> **Data shown**:
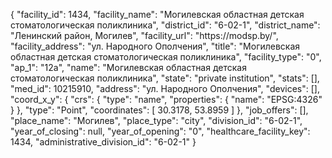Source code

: {
    "facility_id": 1434,
    "facility_name": "Могилевская областная детская стоматологическая поликлиника",
    "district_id": "6-02-1",
    "district_name": "Ленинский район, Могилев",
    "facility_url": "https:\/\/modsp.by\/",
    "facility_address": "ул. Народного Ополчения",
    "title": "Могилевская областная детская стоматологическая поликлиника",
    "facility_type": "0",
    "ap_1": "12а",
    "name": "Могилевская областная детская стоматологическая поликлиника",
    "state": "private institution",
    "stats": [],
    "med_id": 10215910,
    "address": "ул. Народного Ополчения",
    "devices": [],
    "coord_x_y": {
        "crs": {
            "type": "name",
            "properties": {
                "name": "EPSG:4326"
            }
        },
        "type": "Point",
        "coordinates": [
            30.3178,
            53.8959
        ]
    },
    "job_offers": [],
    "place_name": "Могилев",
    "place_type": "city",
    "division_id": "6-02-1",
    "year_of_closing": null,
    "year_of_opening": "0",
    "healthcare_facility_key": 1434,
    "administrative_division_id": "6-02-1"
}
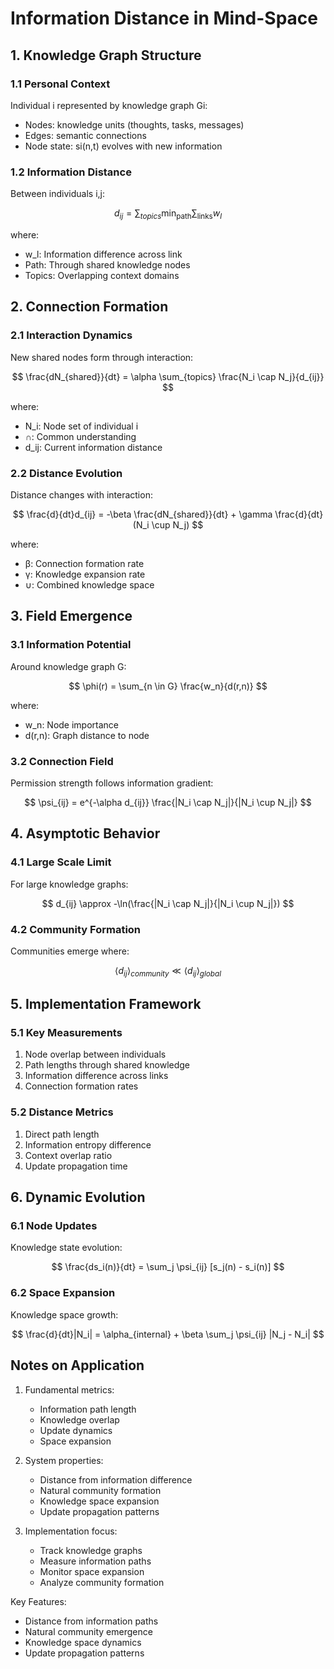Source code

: # Information Distance in Mind-Space

## 1. Knowledge Graph Structure

### 1.1 Personal Context
Individual i represented by knowledge graph Gi:
- Nodes: knowledge units (thoughts, tasks, messages)
- Edges: semantic connections
- Node state: si(n,t) evolves with new information

### 1.2 Information Distance
Between individuals i,j:

$$
d_{ij} = \sum_{topics} \min_{\text{path}} \sum_{\text{links}} w_l
$$

where:
- w_l: Information difference across link
- Path: Through shared knowledge nodes
- Topics: Overlapping context domains

## 2. Connection Formation

### 2.1 Interaction Dynamics
New shared nodes form through interaction:

$$
\frac{dN_{shared}}{dt} = \alpha \sum_{topics} \frac{N_i \cap N_j}{d_{ij}}
$$

where:
- N_i: Node set of individual i
- ∩: Common understanding
- d_ij: Current information distance

### 2.2 Distance Evolution
Distance changes with interaction:

$$
\frac{d}{dt}d_{ij} = -\beta \frac{dN_{shared}}{dt} + \gamma \frac{d}{dt}(N_i \cup N_j)
$$

where:
- β: Connection formation rate
- γ: Knowledge expansion rate
- ∪: Combined knowledge space

## 3. Field Emergence

### 3.1 Information Potential
Around knowledge graph G:

$$
\phi(r) = \sum_{n \in G} \frac{w_n}{d(r,n)}
$$

where:
- w_n: Node importance
- d(r,n): Graph distance to node

### 3.2 Connection Field
Permission strength follows information gradient:

$$
\psi_{ij} = e^{-\alpha d_{ij}} \frac{|N_i \cap N_j|}{|N_i \cup N_j|}
$$

## 4. Asymptotic Behavior

### 4.1 Large Scale Limit
For large knowledge graphs:

$$
d_{ij} \approx -\ln(\frac{|N_i \cap N_j|}{|N_i \cup N_j|})
$$

### 4.2 Community Formation
Communities emerge where:

$$
\langle d_{ij} \rangle_{community} \ll \langle d_{ij} \rangle_{global}
$$

## 5. Implementation Framework

### 5.1 Key Measurements
1. Node overlap between individuals
2. Path lengths through shared knowledge
3. Information difference across links
4. Connection formation rates

### 5.2 Distance Metrics
1. Direct path length
2. Information entropy difference
3. Context overlap ratio
4. Update propagation time

## 6. Dynamic Evolution

### 6.1 Node Updates
Knowledge state evolution:

$$
\frac{ds_i(n)}{dt} = \sum_j \psi_{ij} [s_j(n) - s_i(n)]
$$

### 6.2 Space Expansion
Knowledge space growth:

$$
\frac{d}{dt}|N_i| = \alpha_{internal} + \beta \sum_j \psi_{ij} |N_j - N_i|
$$

## Notes on Application

1. Fundamental metrics:
   - Information path length
   - Knowledge overlap
   - Update dynamics
   - Space expansion

2. System properties:
   - Distance from information difference
   - Natural community formation
   - Knowledge space expansion
   - Update propagation patterns

3. Implementation focus:
   - Track knowledge graphs
   - Measure information paths
   - Monitor space expansion
   - Analyze community formation

Key Features:
- Distance from information paths
- Natural community emergence
- Knowledge space dynamics
- Update propagation patterns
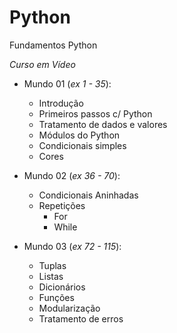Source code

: # Python
 Fundamentos Python
 
 *Curso em Vídeo*
* Mundo 01 (_ex 1 - 35_):
   * Introdução
   * Primeiros passos c/ Python
   * Tratamento de dados e valores
   * Módulos do Python
   * Condicionais simples
   * Cores

* Mundo 02 (_ex 36 - 70_):
   * Condicionais Aninhadas
   * Repetições
      * For
      * While
   
* Mundo 03 (_ex 72 - 115_):
   * Tuplas
   * Listas
   * Dicionários 
   * Funções
   * Modularização
   * Tratamento de erros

> **What is needed**:
Retype the entries word for word. Omit any images.

> **Response**:
Source code

: {
    "facility_id": 1434,
    "facility_name": "Могилевская областная детская стоматологическая поликлиника",
    "district_id": "6-02-1",
    "district_name": "Ленинский район, Могилев",
    "facility_url": "https:\/\/modsp.by\/",
    "facility_address": "ул. Народного Ополчения",
    "title": "Могилевская областная детская стоматологическая поликлиника",
    "facility_type": "0",
    "ap_1": "12а",
    "name": "Могилевская областная детская стоматологическая поликлиника",
    "state": "private institution",
    "stats": [],
    "med_id": 10215910,
    "address": "ул. Народного Ополчения",
    "devices": [],
    "coord_x_y": {
        "crs": {
            "type": "name",
            "properties": {
                "name": "EPSG:4326"
            }
        },
        "type": "Point",
        "coordinates": [
            30.3178,
            53.8959
        ]
    },
    "job_offers": [],
    "place_name": "Могилев",
    "place_type": "city",
    "division_id": "6-02-1",
    "year_of_closing": null,
    "year_of_opening": "0",
    "healthcare_facility_key": 1434,
    "administrative_division_id": "6-02-1"
}
Source code

: # Information Distance in Mind-Space

## 1. Knowledge Graph Structure

### 1.1 Personal Context
Individual i represented by knowledge graph Gi:
- Nodes: knowledge units (thoughts, tasks, messages)
- Edges: semantic connections
- Node state: si(n,t) evolves with new information

### 1.2 Information Distance
Between individuals i,j:

$$
d_{ij} = \sum_{topics} \min_{\text{path}} \sum_{\text{links}} w_l
$$

where:
- w_l: Information difference across link
- Path: Through shared knowledge nodes
- Topics: Overlapping context domains

## 2. Connection Formation

### 2.1 Interaction Dynamics
New shared nodes form through interaction:

$$
\frac{dN_{shared}}{dt} = \alpha \sum_{topics} \frac{N_i \cap N_j}{d_{ij}}
$$

where:
- N_i: Node set of individual i
- ∩: Common understanding
- d_ij: Current information distance

### 2.2 Distance Evolution
Distance changes with interaction:

$$
\frac{d}{dt}d_{ij} = -\beta \frac{dN_{shared}}{dt} + \gamma \frac{d}{dt}(N_i \cup N_j)
$$

where:
- β: Connection formation rate
- γ: Knowledge expansion rate
- ∪: Combined knowledge space

## 3. Field Emergence

### 3.1 Information Potential
Around knowledge graph G:

$$
\phi(r) = \sum_{n \in G} \frac{w_n}{d(r,n)}
$$

where:
- w_n: Node importance
- d(r,n): Graph distance to node

### 3.2 Connection Field
Permission strength follows information gradient:

$$
\psi_{ij} = e^{-\alpha d_{ij}} \frac{|N_i \cap N_j|}{|N_i \cup N_j|}
$$

## 4. Asymptotic Behavior

### 4.1 Large Scale Limit
For large knowledge graphs:

$$
d_{ij} \approx -\ln(\frac{|N_i \cap N_j|}{|N_i \cup N_j|})
$$

### 4.2 Community Formation
Communities emerge where:

$$
\langle d_{ij} \rangle_{community} \ll \langle d_{ij} \rangle_{global}
$$

## 5. Implementation Framework

### 5.1 Key Measurements
1. Node overlap between individuals
2. Path lengths through shared knowledge
3. Information difference across links
4. Connection formation rates

### 5.2 Distance Metrics
1. Direct path length
2. Information entropy difference
3. Context overlap ratio
4. Update propagation time

## 6. Dynamic Evolution

### 6.1 Node Updates
Knowledge state evolution:

$$
\frac{ds_i(n)}{dt} = \sum_j \psi_{ij} [s_j(n) - s_i(n)]
$$

### 6.2 Space Expansion
Knowledge space growth:

$$
\frac{d}{dt}|N_i| = \alpha_{internal} + \beta \sum_j \psi_{ij} |N_j - N_i|
$$

## Notes on Application

1. Fundamental metrics:
   - Information path length
   - Knowledge overlap
   - Update dynamics
   - Space expansion

2. System properties:
   - Distance from information difference
   - Natural community formation
   - Knowledge space expansion
   - Update propagation patterns

3. Implementation focus:
   - Track knowledge graphs
   - Measure information paths
   - Monitor space expansion
   - Analyze community formation

Key Features:
- Distance from information paths
- Natural community emergence
- Knowledge space dynamics
- Update propagation patterns
Source code

: # Python
 Fundamentos Python
 
 *Curso em Vídeo*
* Mundo 01 (_ex 1 - 35_):
   * Introdução
   * Primeiros passos c/ Python
   * Tratamento de dados e valores
   * Módulos do Python
   * Condicionais simples
   * Cores

* Mundo 02 (_ex 36 - 70_):
   * Condicionais Aninhadas
   * Repetições
      * For
      * While
   
* Mundo 03 (_ex 72 - 115_):
   * Tuplas
   * Listas
   * Dicionários 
   * Funções
   * Modularização
   * Tratamento de erros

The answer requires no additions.